Es liegt in der Verantwortung der Politik, die Bedingungen so zu gestalten, dass das Arbeiten im Alter eine freiwillige Entscheidung und keine Zwangslage ist. Das umfasst steuerliche Entlastungen, die Sicherung von bezahlbarem Wohnraum, Verbesserungen im Gesundheitswesen und eine Stärkung der gesetzlichen Rente. Die Diskussion über die Integration aller Erwerbstätigen in die Rentenversicherung als notwendige Reformmaßnahme wird immer wieder geführt.

Auch die gesellschaftliche Sicht auf das Alter und die Erwerbstätigkeit im Rentenalter sollte sich verändern.
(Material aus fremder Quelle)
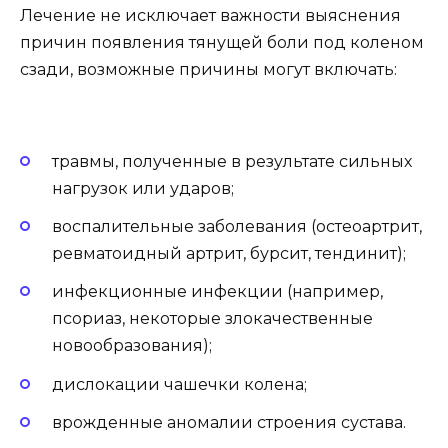
Лечение не исключает важности выяснения
причин появления тянущей боли под коленом
сзади, возможные причины могут включать:
травмы, полученные в результате сильных
нагрузок или ударов;
воспалительные заболевания (остеоартрит,
ревматоидный артрит, бурсит, тендинит);
инфекционные инфекции (например,
псориаз, некоторые злокачественные
новообразования);
дислокации чашечки колена;
врожденные аномалии строения сустава.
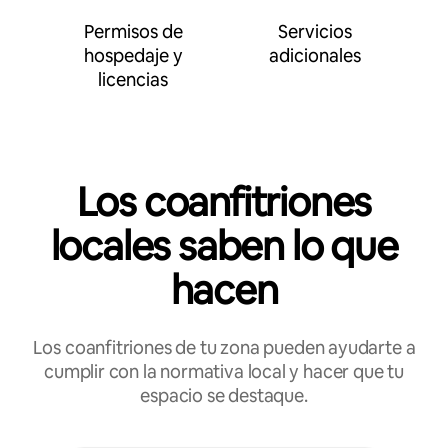
Permisos de
Servicios
hospedaje y
adicionales
licencias
Los coanfitriones
locales saben lo que
hacen
Los coanfitriones de tu zona pueden ayudarte a
cumplir con la normativa local y hacer que tu
espacio se destaque.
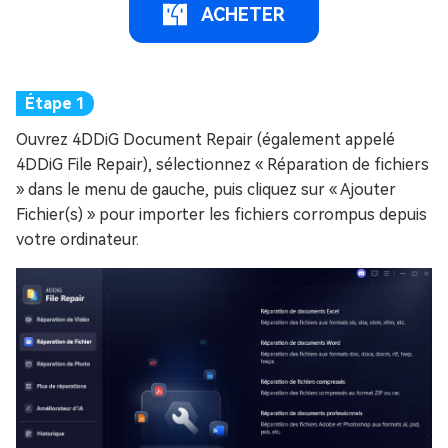
ACHETER
Ouvrez 4DDiG Document Repair (également appelé
4DDiG File Repair), sélectionnez « Réparation de fichiers
» dans le menu de gauche, puis cliquez sur « Ajouter
Fichier(s) » pour importer les fichiers corrompus depuis
votre ordinateur.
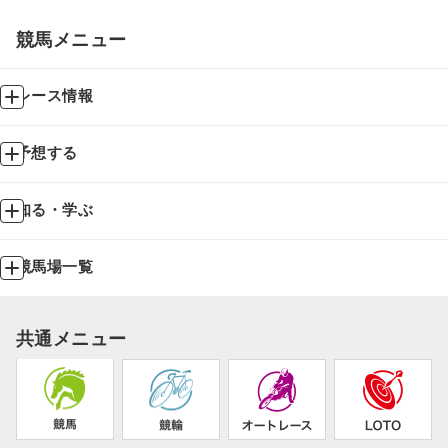
競馬メニュー
レース情報
予想する
知る・学ぶ
競馬場一覧
共通メニュー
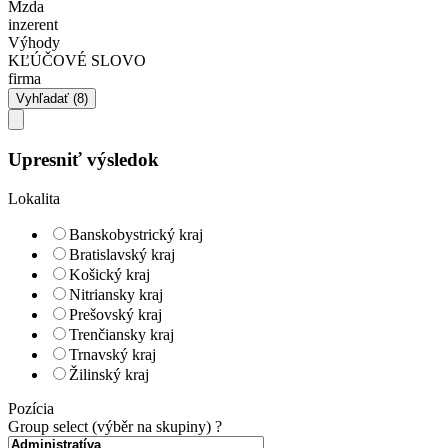
Mzda
inzerent
Výhody
KĽÚČOVÉ SLOVO
firma
Upresniť výsledok
Lokalita
Banskobystrický kraj
Bratislavský kraj
Košický kraj
Nitriansky kraj
Prešovský kraj
Trenčiansky kraj
Trnavský kraj
Žilinský kraj
Pozícia
Group select (výběr na skupiny)
?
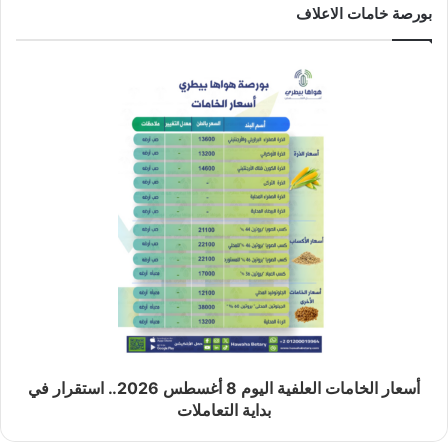
بورصة خامات الاعلاف
أسعار الخامات العلفية اليوم 8 أغسطس 2026.. استقرار في
بداية التعاملات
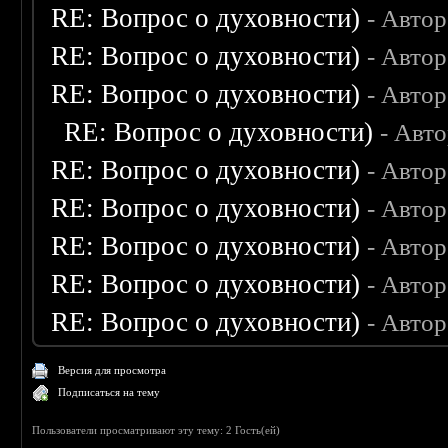
RE: Вопрос о духовности)
- Авто
RE: Вопрос о духовности)
- Авто
RE: Вопрос о духовности)
- Авто
RE: Вопрос о духовности)
- Авт
RE: Вопрос о духовности)
- Авто
RE: Вопрос о духовности)
- Авто
RE: Вопрос о духовности)
- Авто
RE: Вопрос о духовности)
- Авто
RE: Вопрос о духовности)
- Авто
Версия для просмотра
Подписаться на тему
Пользователи просматривают эту тему: 2 Гость(ей)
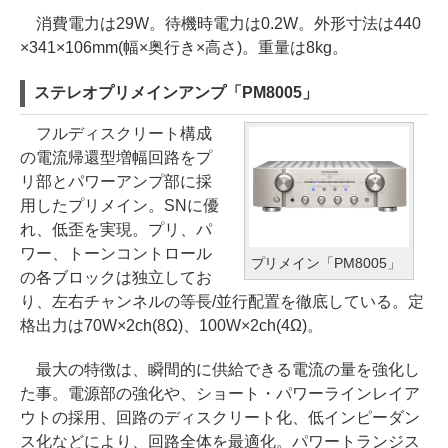
消費電力は29W。待機時電力は0.2W。外形寸法は440
×341×106mm(幅×奥行き×高さ)。重量は8kg。
ステレオプリメインアンプ「PM8005」
フルディスクリート構成
の電流帰還型増幅回路をプ
リ部とパワーアンプ部に採
用したプリメイン。SNに優
れ、低歪を実現。プリ、パ
ワー、トーンコントロール
プリメイン「PM8005」
の各ブロックは独立してお
り、左右チャンネルの等長/並行配置を徹底している。定
格出力は70W×2ch(8Ω)、100W×2ch(4Ω)。
最大の特徴は、瞬間的に供給できる電流の量を強化し
た事。電源部の強化や、ショート・パワーラインレイア
ウトの採用、回路のディスクリート化、低インピーダン
ス化などにより、回路全体を最適化。パワートランジス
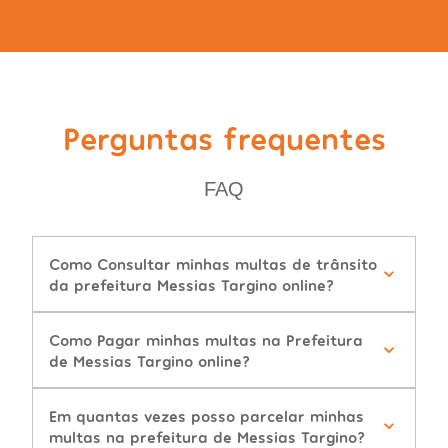
Perguntas frequentes
FAQ
Como Consultar minhas multas de trânsito
da prefeitura Messias Targino online?
Como Pagar minhas multas na Prefeitura
de Messias Targino online?
Em quantas vezes posso parcelar minhas
multas na prefeitura de Messias Targino?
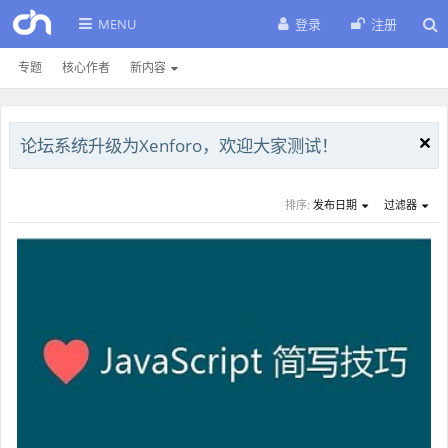
MENU
登录
注册
专题
核心作者
新内容
论坛系统升级为Xenforo，欢迎大家测试！
排序:
发布日期
过滤器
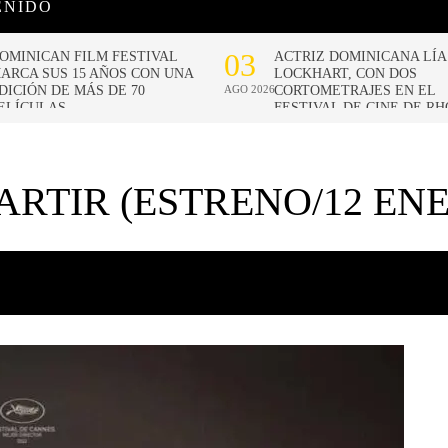
ENIDO
ARTIR (ESTRENO/12 EN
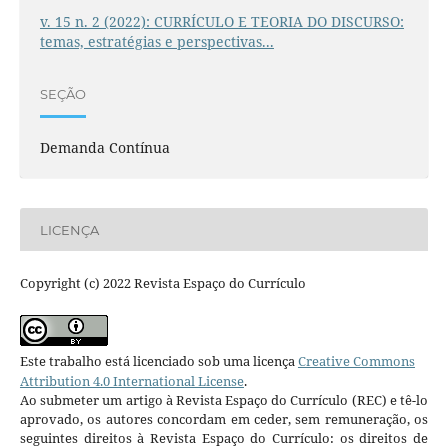
v. 15 n. 2 (2022): CURRÍCULO E TEORIA DO DISCURSO:
temas, estratégias e perspectivas...
SEÇÃO
Demanda Contínua
LICENÇA
Copyright (c) 2022 Revista Espaço do Currículo
Este trabalho está licenciado sob uma licença
Creative Commons
Attribution 4.0 International License
.
Ao submeter um artigo à Revista Espaço do Currículo (REC) e tê-lo
aprovado, os autores concordam em ceder, sem remuneração, os
seguintes direitos à Revista Espaço do Currículo: os direitos de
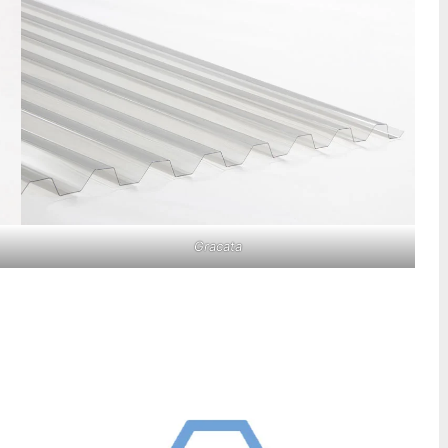
Gracata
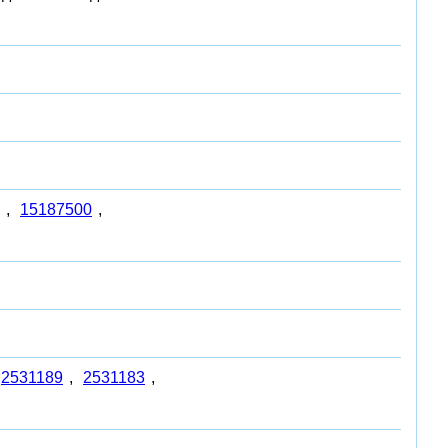
,
15187500
,
2531189
,
2531183
,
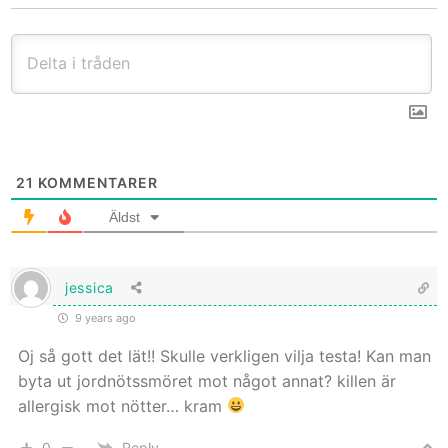
21
KOMMENTARER
Äldst
jessica
9 years ago
Oj så gott det lät!! Skulle verkligen vilja testa! Kan man
byta ut jordnötssmöret mot något annat? killen är
allergisk mot nötter… kram
0
Reply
Die Anerkennung der Lebensleistung älterer Menschen, der Abbau von Vorurteilen und die Förderung von Solidarität zwischen den Generationen sind wichtige Aufgaben. Es ist der einzige Weg, um zu verhindern, dass Erwerbstätigkeit im Alter zur sozialen Spaltung beiträgt.

Die Entwicklungen in Sachsen sind ein Beispiel für die Herausforderungen, die ganz Deutschland und viele europäische Länder betreffen. In den nächsten Jahren wird sich herausstellen, ob es gelungen ist, die Grundlagen für eine solidarische und gerechte Altersvorsorge zu schaffen – damit der Ruhestand für alle Menschen im Freistaat kein leeres Versprechen, sondern eine Realität werden kann.